Corría el año 1989 y, en aquel entonces, una versión mía mucho más joven e ingenua se preparaba para el gran desfile del aniversario de la patria. En la banda de guerra de aquel instituto reconocido por su elegancia tocaba la lira.
El calor era insoportable, como suele serlo en mi natal San Pedro Sula, pero eso no era impedimento para lucir el uniforme de gala, quepí y guantes blancos.
Aquello de marchar cada 15 de septiembre se trataba de mi contribución al homenaje a mi país, una manifestación del amor por esta tierra que me fue inculcado en el hogar, con una fuerte dosis de idealismo y con un sentido de corresponsabilidad que sigo valorando.
No era un carnaval. Era un desfile en el que los mejores alumnos eran seleccionados para tener el honor de llevar las banderas de los cinco países centroamericanos que celebran su independencia juntos.
Había alegría, es cierto, pero algo era distinto: no se trataba de un espectáculo cualquiera; aquella tremenda asoleada era un acto simbólico de honor y fervor patrio.
Con el paso de los años, como era de esperarse, comprendí que ese simbolismo debía trasladarse a otros temas menos vistosos y mucho más complejos de conservar.
Aprendí que el amor por la patria se vive conociéndola, valorándola, construyendo la convivencia diaria. También se vive enseñando a las nuevas generaciones a fortalecer su sentido de pertenencia, a no adoptar cualquier moda o tendencia que no corresponda a su propia identidad.
Entendí, además, que los discursos se olvidan si no tienen un respaldo real, que los hondureños tenemos mucho que aprender sobre nuestra propia historia, que no entenderla equivale a no conocer nuestras raíces y eso nos hace tremendamente vulnerables.

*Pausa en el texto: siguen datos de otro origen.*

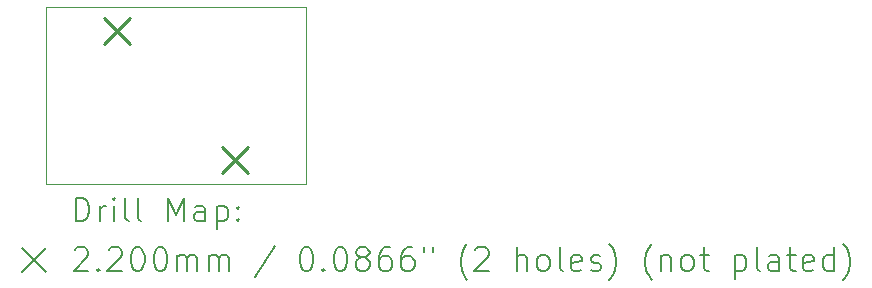
<source format=gbr>
%TF.GenerationSoftware,KiCad,Pcbnew,(6.0.9)*%
%TF.CreationDate,2024-12-23T09:20:38+09:00*%
%TF.ProjectId,Nuvistor,4e757669-7374-46f7-922e-6b696361645f,rev?*%
%TF.SameCoordinates,Original*%
%TF.FileFunction,Drillmap*%
%TF.FilePolarity,Positive*%
%FSLAX45Y45*%
G04 Gerber Fmt 4.5, Leading zero omitted, Abs format (unit mm)*
G04 Created by KiCad (PCBNEW (6.0.9)) date 2024-12-23 09:20:38*
%MOMM*%
%LPD*%
G01*
G04 APERTURE LIST*
%ADD10C,0.100000*%
%ADD11C,0.200000*%
%ADD12C,0.220000*%
G04 APERTURE END LIST*
D10*
X2329000Y-2292450D02*
X4529000Y-2292450D01*
X2329000Y-3792450D02*
X2329000Y-2292450D01*
X4529000Y-2292450D02*
X4529000Y-3792450D01*
X4529000Y-3792450D02*
X2329000Y-3792450D01*
D11*
D12*
X2819000Y-2382450D02*
X3039000Y-2602450D01*
X3039000Y-2382450D02*
X2819000Y-2602450D01*
X3819000Y-3482450D02*
X4039000Y-3702450D01*
X4039000Y-3482450D02*
X3819000Y-3702450D01*
D11*
X2581619Y-4107926D02*
X2581619Y-3907926D01*
X2629238Y-3907926D01*
X2657810Y-3917450D01*
X2676857Y-3936498D01*
X2686381Y-3955545D01*
X2695905Y-3993640D01*
X2695905Y-4022212D01*
X2686381Y-4060307D01*
X2676857Y-4079355D01*
X2657810Y-4098402D01*
X2629238Y-4107926D01*
X2581619Y-4107926D01*
X2781619Y-4107926D02*
X2781619Y-3974593D01*
X2781619Y-4012688D02*
X2791143Y-3993640D01*
X2800667Y-3984117D01*
X2819714Y-3974593D01*
X2838762Y-3974593D01*
X2905428Y-4107926D02*
X2905428Y-3974593D01*
X2905428Y-3907926D02*
X2895905Y-3917450D01*
X2905428Y-3926974D01*
X2914952Y-3917450D01*
X2905428Y-3907926D01*
X2905428Y-3926974D01*
X3029238Y-4107926D02*
X3010190Y-4098402D01*
X3000667Y-4079355D01*
X3000667Y-3907926D01*
X3134000Y-4107926D02*
X3114952Y-4098402D01*
X3105428Y-4079355D01*
X3105428Y-3907926D01*
X3362571Y-4107926D02*
X3362571Y-3907926D01*
X3429238Y-4050783D01*
X3495905Y-3907926D01*
X3495905Y-4107926D01*
X3676857Y-4107926D02*
X3676857Y-4003164D01*
X3667333Y-3984117D01*
X3648286Y-3974593D01*
X3610190Y-3974593D01*
X3591143Y-3984117D01*
X3676857Y-4098402D02*
X3657809Y-4107926D01*
X3610190Y-4107926D01*
X3591143Y-4098402D01*
X3581619Y-4079355D01*
X3581619Y-4060307D01*
X3591143Y-4041259D01*
X3610190Y-4031736D01*
X3657809Y-4031736D01*
X3676857Y-4022212D01*
X3772095Y-3974593D02*
X3772095Y-4174593D01*
X3772095Y-3984117D02*
X3791143Y-3974593D01*
X3829238Y-3974593D01*
X3848286Y-3984117D01*
X3857809Y-3993640D01*
X3867333Y-4012688D01*
X3867333Y-4069831D01*
X3857809Y-4088878D01*
X3848286Y-4098402D01*
X3829238Y-4107926D01*
X3791143Y-4107926D01*
X3772095Y-4098402D01*
X3953048Y-4088878D02*
X3962571Y-4098402D01*
X3953048Y-4107926D01*
X3943524Y-4098402D01*
X3953048Y-4088878D01*
X3953048Y-4107926D01*
X3953048Y-3984117D02*
X3962571Y-3993640D01*
X3953048Y-4003164D01*
X3943524Y-3993640D01*
X3953048Y-3984117D01*
X3953048Y-4003164D01*
X2124000Y-4337450D02*
X2324000Y-4537450D01*
X2324000Y-4337450D02*
X2124000Y-4537450D01*
X2572095Y-4346974D02*
X2581619Y-4337450D01*
X2600667Y-4327926D01*
X2648286Y-4327926D01*
X2667333Y-4337450D01*
X2676857Y-4346974D01*
X2686381Y-4366021D01*
X2686381Y-4385069D01*
X2676857Y-4413640D01*
X2562571Y-4527926D01*
X2686381Y-4527926D01*
X2772095Y-4508879D02*
X2781619Y-4518402D01*
X2772095Y-4527926D01*
X2762571Y-4518402D01*
X2772095Y-4508879D01*
X2772095Y-4527926D01*
X2857809Y-4346974D02*
X2867333Y-4337450D01*
X2886381Y-4327926D01*
X2934000Y-4327926D01*
X2953048Y-4337450D01*
X2962571Y-4346974D01*
X2972095Y-4366021D01*
X2972095Y-4385069D01*
X2962571Y-4413640D01*
X2848286Y-4527926D01*
X2972095Y-4527926D01*
X3095905Y-4327926D02*
X3114952Y-4327926D01*
X3134000Y-4337450D01*
X3143524Y-4346974D01*
X3153048Y-4366021D01*
X3162571Y-4404117D01*
X3162571Y-4451736D01*
X3153048Y-4489831D01*
X3143524Y-4508879D01*
X3134000Y-4518402D01*
X3114952Y-4527926D01*
X3095905Y-4527926D01*
X3076857Y-4518402D01*
X3067333Y-4508879D01*
X3057809Y-4489831D01*
X3048286Y-4451736D01*
X3048286Y-4404117D01*
X3057809Y-4366021D01*
X3067333Y-4346974D01*
X3076857Y-4337450D01*
X3095905Y-4327926D01*
X3286381Y-4327926D02*
X3305428Y-4327926D01*
X3324476Y-4337450D01*
X3334000Y-4346974D01*
X3343524Y-4366021D01*
X3353048Y-4404117D01*
X3353048Y-4451736D01*
X3343524Y-4489831D01*
X3334000Y-4508879D01*
X3324476Y-4518402D01*
X3305428Y-4527926D01*
X3286381Y-4527926D01*
X3267333Y-4518402D01*
X3257809Y-4508879D01*
X3248286Y-4489831D01*
X3238762Y-4451736D01*
X3238762Y-4404117D01*
X3248286Y-4366021D01*
X3257809Y-4346974D01*
X3267333Y-4337450D01*
X3286381Y-4327926D01*
X3438762Y-4527926D02*
X3438762Y-4394593D01*
X3438762Y-4413640D02*
X3448286Y-4404117D01*
X3467333Y-4394593D01*
X3495905Y-4394593D01*
X3514952Y-4404117D01*
X3524476Y-4423164D01*
X3524476Y-4527926D01*
X3524476Y-4423164D02*
X3534000Y-4404117D01*
X3553048Y-4394593D01*
X3581619Y-4394593D01*
X3600667Y-4404117D01*
X3610190Y-4423164D01*
X3610190Y-4527926D01*
X3705428Y-4527926D02*
X3705428Y-4394593D01*
X3705428Y-4413640D02*
X3714952Y-4404117D01*
X3734000Y-4394593D01*
X3762571Y-4394593D01*
X3781619Y-4404117D01*
X3791143Y-4423164D01*
X3791143Y-4527926D01*
X3791143Y-4423164D02*
X3800667Y-4404117D01*
X3819714Y-4394593D01*
X3848286Y-4394593D01*
X3867333Y-4404117D01*
X3876857Y-4423164D01*
X3876857Y-4527926D01*
X4267333Y-4318402D02*
X4095905Y-4575545D01*
X4524476Y-4327926D02*
X4543524Y-4327926D01*
X4562571Y-4337450D01*
X4572095Y-4346974D01*
X4581619Y-4366021D01*
X4591143Y-4404117D01*
X4591143Y-4451736D01*
X4581619Y-4489831D01*
X4572095Y-4508879D01*
X4562571Y-4518402D01*
X4543524Y-4527926D01*
X4524476Y-4527926D01*
X4505429Y-4518402D01*
X4495905Y-4508879D01*
X4486381Y-4489831D01*
X4476857Y-4451736D01*
X4476857Y-4404117D01*
X4486381Y-4366021D01*
X4495905Y-4346974D01*
X4505429Y-4337450D01*
X4524476Y-4327926D01*
X4676857Y-4508879D02*
X4686381Y-4518402D01*
X4676857Y-4527926D01*
X4667333Y-4518402D01*
X4676857Y-4508879D01*
X4676857Y-4527926D01*
X4810190Y-4327926D02*
X4829238Y-4327926D01*
X4848286Y-4337450D01*
X4857810Y-4346974D01*
X4867333Y-4366021D01*
X4876857Y-4404117D01*
X4876857Y-4451736D01*
X4867333Y-4489831D01*
X4857810Y-4508879D01*
X4848286Y-4518402D01*
X4829238Y-4527926D01*
X4810190Y-4527926D01*
X4791143Y-4518402D01*
X4781619Y-4508879D01*
X4772095Y-4489831D01*
X4762571Y-4451736D01*
X4762571Y-4404117D01*
X4772095Y-4366021D01*
X4781619Y-4346974D01*
X4791143Y-4337450D01*
X4810190Y-4327926D01*
X4991143Y-4413640D02*
X4972095Y-4404117D01*
X4962571Y-4394593D01*
X4953048Y-4375545D01*
X4953048Y-4366021D01*
X4962571Y-4346974D01*
X4972095Y-4337450D01*
X4991143Y-4327926D01*
X5029238Y-4327926D01*
X5048286Y-4337450D01*
X5057810Y-4346974D01*
X5067333Y-4366021D01*
X5067333Y-4375545D01*
X5057810Y-4394593D01*
X5048286Y-4404117D01*
X5029238Y-4413640D01*
X4991143Y-4413640D01*
X4972095Y-4423164D01*
X4962571Y-4432688D01*
X4953048Y-4451736D01*
X4953048Y-4489831D01*
X4962571Y-4508879D01*
X4972095Y-4518402D01*
X4991143Y-4527926D01*
X5029238Y-4527926D01*
X5048286Y-4518402D01*
X5057810Y-4508879D01*
X5067333Y-4489831D01*
X5067333Y-4451736D01*
X5057810Y-4432688D01*
X5048286Y-4423164D01*
X5029238Y-4413640D01*
X5238762Y-4327926D02*
X5200667Y-4327926D01*
X5181619Y-4337450D01*
X5172095Y-4346974D01*
X5153048Y-4375545D01*
X5143524Y-4413640D01*
X5143524Y-4489831D01*
X5153048Y-4508879D01*
X5162571Y-4518402D01*
X5181619Y-4527926D01*
X5219714Y-4527926D01*
X5238762Y-4518402D01*
X5248286Y-4508879D01*
X5257810Y-4489831D01*
X5257810Y-4442212D01*
X5248286Y-4423164D01*
X5238762Y-4413640D01*
X5219714Y-4404117D01*
X5181619Y-4404117D01*
X5162571Y-4413640D01*
X5153048Y-4423164D01*
X5143524Y-4442212D01*
X5429238Y-4327926D02*
X5391143Y-4327926D01*
X5372095Y-4337450D01*
X5362571Y-4346974D01*
X5343524Y-4375545D01*
X5334000Y-4413640D01*
X5334000Y-4489831D01*
X5343524Y-4508879D01*
X5353048Y-4518402D01*
X5372095Y-4527926D01*
X5410190Y-4527926D01*
X5429238Y-4518402D01*
X5438762Y-4508879D01*
X5448286Y-4489831D01*
X5448286Y-4442212D01*
X5438762Y-4423164D01*
X5429238Y-4413640D01*
X5410190Y-4404117D01*
X5372095Y-4404117D01*
X5353048Y-4413640D01*
X5343524Y-4423164D01*
X5334000Y-4442212D01*
X5524476Y-4327926D02*
X5524476Y-4366021D01*
X5600667Y-4327926D02*
X5600667Y-4366021D01*
X5895905Y-4604117D02*
X5886381Y-4594593D01*
X5867333Y-4566021D01*
X5857809Y-4546974D01*
X5848286Y-4518402D01*
X5838762Y-4470783D01*
X5838762Y-4432688D01*
X5848286Y-4385069D01*
X5857809Y-4356498D01*
X5867333Y-4337450D01*
X5886381Y-4308879D01*
X5895905Y-4299355D01*
X5962571Y-4346974D02*
X5972095Y-4337450D01*
X5991143Y-4327926D01*
X6038762Y-4327926D01*
X6057809Y-4337450D01*
X6067333Y-4346974D01*
X6076857Y-4366021D01*
X6076857Y-4385069D01*
X6067333Y-4413640D01*
X5953048Y-4527926D01*
X6076857Y-4527926D01*
X6314952Y-4527926D02*
X6314952Y-4327926D01*
X6400667Y-4527926D02*
X6400667Y-4423164D01*
X6391143Y-4404117D01*
X6372095Y-4394593D01*
X6343524Y-4394593D01*
X6324476Y-4404117D01*
X6314952Y-4413640D01*
X6524476Y-4527926D02*
X6505428Y-4518402D01*
X6495905Y-4508879D01*
X6486381Y-4489831D01*
X6486381Y-4432688D01*
X6495905Y-4413640D01*
X6505428Y-4404117D01*
X6524476Y-4394593D01*
X6553048Y-4394593D01*
X6572095Y-4404117D01*
X6581619Y-4413640D01*
X6591143Y-4432688D01*
X6591143Y-4489831D01*
X6581619Y-4508879D01*
X6572095Y-4518402D01*
X6553048Y-4527926D01*
X6524476Y-4527926D01*
X6705428Y-4527926D02*
X6686381Y-4518402D01*
X6676857Y-4499355D01*
X6676857Y-4327926D01*
X6857809Y-4518402D02*
X6838762Y-4527926D01*
X6800667Y-4527926D01*
X6781619Y-4518402D01*
X6772095Y-4499355D01*
X6772095Y-4423164D01*
X6781619Y-4404117D01*
X6800667Y-4394593D01*
X6838762Y-4394593D01*
X6857809Y-4404117D01*
X6867333Y-4423164D01*
X6867333Y-4442212D01*
X6772095Y-4461260D01*
X6943524Y-4518402D02*
X6962571Y-4527926D01*
X7000667Y-4527926D01*
X7019714Y-4518402D01*
X7029238Y-4499355D01*
X7029238Y-4489831D01*
X7019714Y-4470783D01*
X7000667Y-4461260D01*
X6972095Y-4461260D01*
X6953048Y-4451736D01*
X6943524Y-4432688D01*
X6943524Y-4423164D01*
X6953048Y-4404117D01*
X6972095Y-4394593D01*
X7000667Y-4394593D01*
X7019714Y-4404117D01*
X7095905Y-4604117D02*
X7105428Y-4594593D01*
X7124476Y-4566021D01*
X7134000Y-4546974D01*
X7143524Y-4518402D01*
X7153048Y-4470783D01*
X7153048Y-4432688D01*
X7143524Y-4385069D01*
X7134000Y-4356498D01*
X7124476Y-4337450D01*
X7105428Y-4308879D01*
X7095905Y-4299355D01*
X7457809Y-4604117D02*
X7448286Y-4594593D01*
X7429238Y-4566021D01*
X7419714Y-4546974D01*
X7410190Y-4518402D01*
X7400667Y-4470783D01*
X7400667Y-4432688D01*
X7410190Y-4385069D01*
X7419714Y-4356498D01*
X7429238Y-4337450D01*
X7448286Y-4308879D01*
X7457809Y-4299355D01*
X7534000Y-4394593D02*
X7534000Y-4527926D01*
X7534000Y-4413640D02*
X7543524Y-4404117D01*
X7562571Y-4394593D01*
X7591143Y-4394593D01*
X7610190Y-4404117D01*
X7619714Y-4423164D01*
X7619714Y-4527926D01*
X7743524Y-4527926D02*
X7724476Y-4518402D01*
X7714952Y-4508879D01*
X7705428Y-4489831D01*
X7705428Y-4432688D01*
X7714952Y-4413640D01*
X7724476Y-4404117D01*
X7743524Y-4394593D01*
X7772095Y-4394593D01*
X7791143Y-4404117D01*
X7800667Y-4413640D01*
X7810190Y-4432688D01*
X7810190Y-4489831D01*
X7800667Y-4508879D01*
X7791143Y-4518402D01*
X7772095Y-4527926D01*
X7743524Y-4527926D01*
X7867333Y-4394593D02*
X7943524Y-4394593D01*
X7895905Y-4327926D02*
X7895905Y-4499355D01*
X7905428Y-4518402D01*
X7924476Y-4527926D01*
X7943524Y-4527926D01*
X8162571Y-4394593D02*
X8162571Y-4594593D01*
X8162571Y-4404117D02*
X8181619Y-4394593D01*
X8219714Y-4394593D01*
X8238762Y-4404117D01*
X8248286Y-4413640D01*
X8257809Y-4432688D01*
X8257809Y-4489831D01*
X8248286Y-4508879D01*
X8238762Y-4518402D01*
X8219714Y-4527926D01*
X8181619Y-4527926D01*
X8162571Y-4518402D01*
X8372095Y-4527926D02*
X8353048Y-4518402D01*
X8343524Y-4499355D01*
X8343524Y-4327926D01*
X8534000Y-4527926D02*
X8534000Y-4423164D01*
X8524476Y-4404117D01*
X8505429Y-4394593D01*
X8467333Y-4394593D01*
X8448286Y-4404117D01*
X8534000Y-4518402D02*
X8514952Y-4527926D01*
X8467333Y-4527926D01*
X8448286Y-4518402D01*
X8438762Y-4499355D01*
X8438762Y-4480307D01*
X8448286Y-4461260D01*
X8467333Y-4451736D01*
X8514952Y-4451736D01*
X8534000Y-4442212D01*
X8600667Y-4394593D02*
X8676857Y-4394593D01*
X8629238Y-4327926D02*
X8629238Y-4499355D01*
X8638762Y-4518402D01*
X8657810Y-4527926D01*
X8676857Y-4527926D01*
X8819714Y-4518402D02*
X8800667Y-4527926D01*
X8762571Y-4527926D01*
X8743524Y-4518402D01*
X8734000Y-4499355D01*
X8734000Y-4423164D01*
X8743524Y-4404117D01*
X8762571Y-4394593D01*
X8800667Y-4394593D01*
X8819714Y-4404117D01*
X8829238Y-4423164D01*
X8829238Y-4442212D01*
X8734000Y-4461260D01*
X9000667Y-4527926D02*
X9000667Y-4327926D01*
X9000667Y-4518402D02*
X8981619Y-4527926D01*
X8943524Y-4527926D01*
X8924476Y-4518402D01*
X8914952Y-4508879D01*
X8905429Y-4489831D01*
X8905429Y-4432688D01*
X8914952Y-4413640D01*
X8924476Y-4404117D01*
X8943524Y-4394593D01*
X8981619Y-4394593D01*
X9000667Y-4404117D01*
X9076857Y-4604117D02*
X9086381Y-4594593D01*
X9105429Y-4566021D01*
X9114952Y-4546974D01*
X9124476Y-4518402D01*
X9134000Y-4470783D01*
X9134000Y-4432688D01*
X9124476Y-4385069D01*
X9114952Y-4356498D01*
X9105429Y-4337450D01*
X9086381Y-4308879D01*
X9076857Y-4299355D01*
M02*

</source>
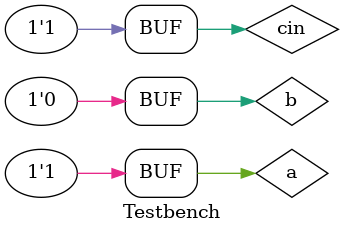
<source format=v>
`timescale 1 ns/10ps

module Testbench;
	reg a, b, cin;
	wire s, cout;
	
	RippleCarryAdder UUT (a, b, cin, s, cout);

	initial begin
		a = 4'b1111;
		b = 4'b0000;
		cin = 0;
		#10;
		
		a = 4'b1111;
		b = 4'b0000;
		cin = 1;
		#10;
	end
endmodule

</source>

Con el tiempo comprendí que la aculturación está presente en muchos aspectos, en las palillonas, en la música y en el propio estilo de las bandas de ayer y las de hoy.
De manera especial, entendí que un mes de honores no es suficiente para un país que nos da tanto, a pesar de ser tan maltratado; que el amor no está en los grandes eventos mediáticos, sino en el actuar cotidiano, cuidándolo desde nuestra propia actuación personal, con respeto para todos, con visión y acción por el bien común.
Hoy inicia el mes de celebraciones patrias y, al mismo tiempo, oficialmente está abierto el período de campaña política. Escucharemos muchas manifestaciones de fervor por esta Honduras, algunas promesas disfrazadas de propuestas y mucho ruido.
Es un mes clave para construir patria, con actitud de escucha activa, no para atacar, sino para entender y decidir. Un tiempo para comprender que debemos proteger la convivencia, por encima de las simpatías partidarias.
Un mes para entender que las elecciones generales que se avecinan no son juego, sino una decisión clave sobre el destino compartido.
Ha cambiado mucho desde aquellos momentos de marcha juvenil. Lo que permanece intacto es ese amor por Honduras cultivado en casa, no solo con palabras, sino con hechos, buscando ser parte de las soluciones y no de los problemas, aunque se tratara de pequeños actos cotidianos.
Esa misma lección de vida que ahora busco dar a mis hijos, ya no a ritmo de tambores y liras, sino desde otra menos visible, quizás con un impacto más duradero. Que el mes de la patria renueve en nosotros lo mejor de nuestra identidad hondureña.